J’ai été aussi très choqué par la déformation de l’évidente réalité car vous informez votre lectorat que « la fille du Président Ahidjo est venue presque nue s’offrir au pouvoir avec qui sa famille entretient des relations plus que difficiles depuis plus de trente ans », oui « presque nue » dites vous en parlant de sa tenue vestimentaire et j’ai pensé qu’il était bon que je vous fasse tenir ci-jointes quelques photos de l’audience pour vos lecteurs. Merci de nous traiter de « voyeurs vicieux » que nous ne sommes cependant pas, tout « apparatchiks » que nous sommes. Aminatou n’est « brandie par personne comme un trophée de chasse » : c’est une dame qui fait son choix de vie, son choix politique et qui va certainement les assumer restant libre de le changer si elle le juge nécessaire comme chacun d’entre nous et comme d’autres avant elle.
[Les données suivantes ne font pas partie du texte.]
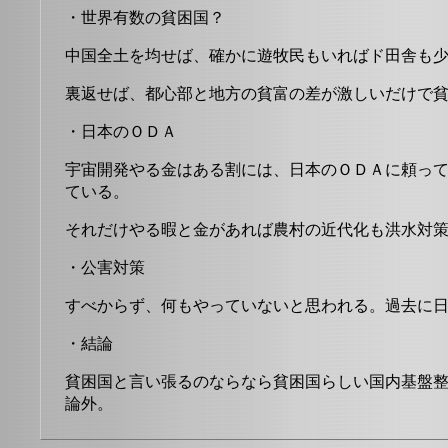
・世界有数の貧困国？
中国全土を均せば、確かに遊牧民もいればド田舎も
裏返せば、都心部と地方の貧富の差が激しいだけで
・日本のＯＤＡ
宇宙開発やる金はある割には、日本のＯＤＡに頼っ
ている。
それだけやる暇と金があれば農村の近代化も洪水対
・公害対策
すべからず、何もやっていないと思われる。過去に
・結論
貧困国と言い張るのならなら貧困国らしい国内基盤
論外。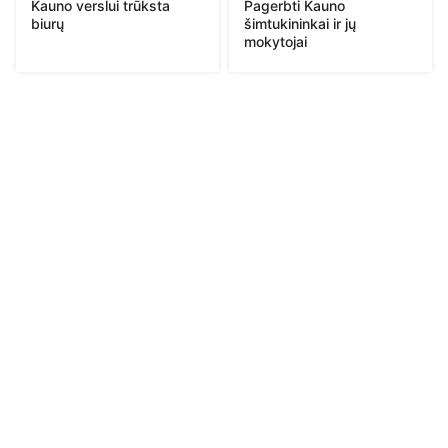
Kauno verslui trūksta
Pagerbti Kauno
biurų
šimtukininkai ir jų
mokytojai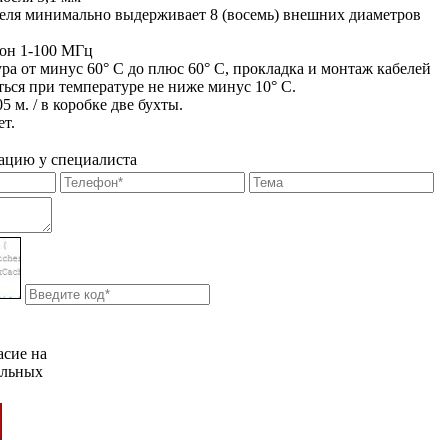
абеля минимально выдерживает 8 (восемь) внешних диаметров
зон 1-100 МГц
ура от минус 60° С до плюс 60° C, прокладка и монтаж кабелей
ься при температуре не ниже минус 10° С.
05 м. / в коробке две бухты.
ет.
ацию у специалиста
асие на
альных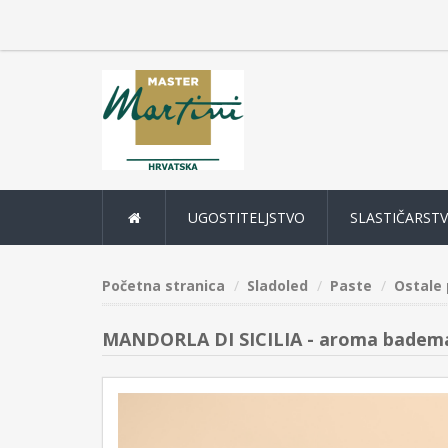
UGOSTITELJSTVO
SLASTIČARST
Početna stranica
Sladoled
Paste
Ostale
MANDORLA DI SICILIA - aroma badema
Merci de nous assimiler à des « animaux dans un documentaire animalier » !

Cette dame a choisi de revenir vivre dans le Cameroun de son enfance, sur la terre de ses ancêtres avec les senteurs de ses proches et l’environnement qu’elle apprécie et dont elle va essayer d’améliorer les conditions comme d’autres Camerounais avant elle. Je m’arrêterai donc seulement à vos injures, à votre violence et à votre sens de déformer la réalité car pour le fonds, c’est-à-dire essentiellement le retour des restes du Président AHIDJO ou la liberté pour celle que vous désignez par « Amina » de choisir son parti, nous y reviendrons plus tard peut-être car après tout ce que je vois et que je lis dans la presse, vous et moi ne savons probablement pas encore tout pour juger les uns et les autres.

Et d’ailleurs, pourquoi les jugerions-nous ? Et que fera l’histoire ? Que nous réservent les années à venir ? Acceptez qu’une adulte comme « Amina » puisse tracer sa voie et assumer ses choix sans nécessairement l’agresser ou l’injurier avec tant de violence comme vous le faites : je pensais que l’époque de la violence est derrière nous, on ne règle plus les conflits (quand il y en a) et les problèmes par la violence et la force. Vous pouvez critiquer, vous en avez peut-être même le devoir par votre profession, mais de grâce, puissiez-vous tourner le dos à la violence !  

Puissiez-vous aider à éradiquer l’injure ? Peut-on librement adhérer à un parti sans être traité de maudit ? Je voudrais vous dire enfin que l’argent ne conditionne pas tout, il est temps d’abandonner cette vision de la politique, où on achète tout, où tout peut se vendre : il n’y a pas eu de « contrat laissant de quoi vêtir un peu mieux Aminatou », elle était bien habillée, élégante dans son uniforme du parti avec la décence des filles de la bonne éducation que lui ont donné ses parents. Il n’y a pas eu de marchandage. Aidez-moi à croire et à rêver que la politique et le journalisme peuvent faire la promotion d’autres choses que de la violence !

 D’autres langages que ceux des injures acerbes ! Puissiez-vous dire aux hommes et aux femmes politiques de se regarder avant de parler ou avant de prendre leurs plumes et leur micro ! Nous avons besoin de construire ensemble une République exemplaire dont nous sommes encore éloignés ! Aidez-moi à rêver que la politique et le journalisme peuvent faire la promotion des grandes idées et des grandes et dignes actions. Sortons de cette démocratie d’exclusion pour définitivement épouser les débats contradictoires dans la convivialité et le respect de tous et de chacun ! Débattons sans combattre comme nous y invite le Président Paul BIYA : qu’on l’aime ou qu’on le déteste, il tient le bon cap pour ce Cameroun où il devra toujours faire bon vivre.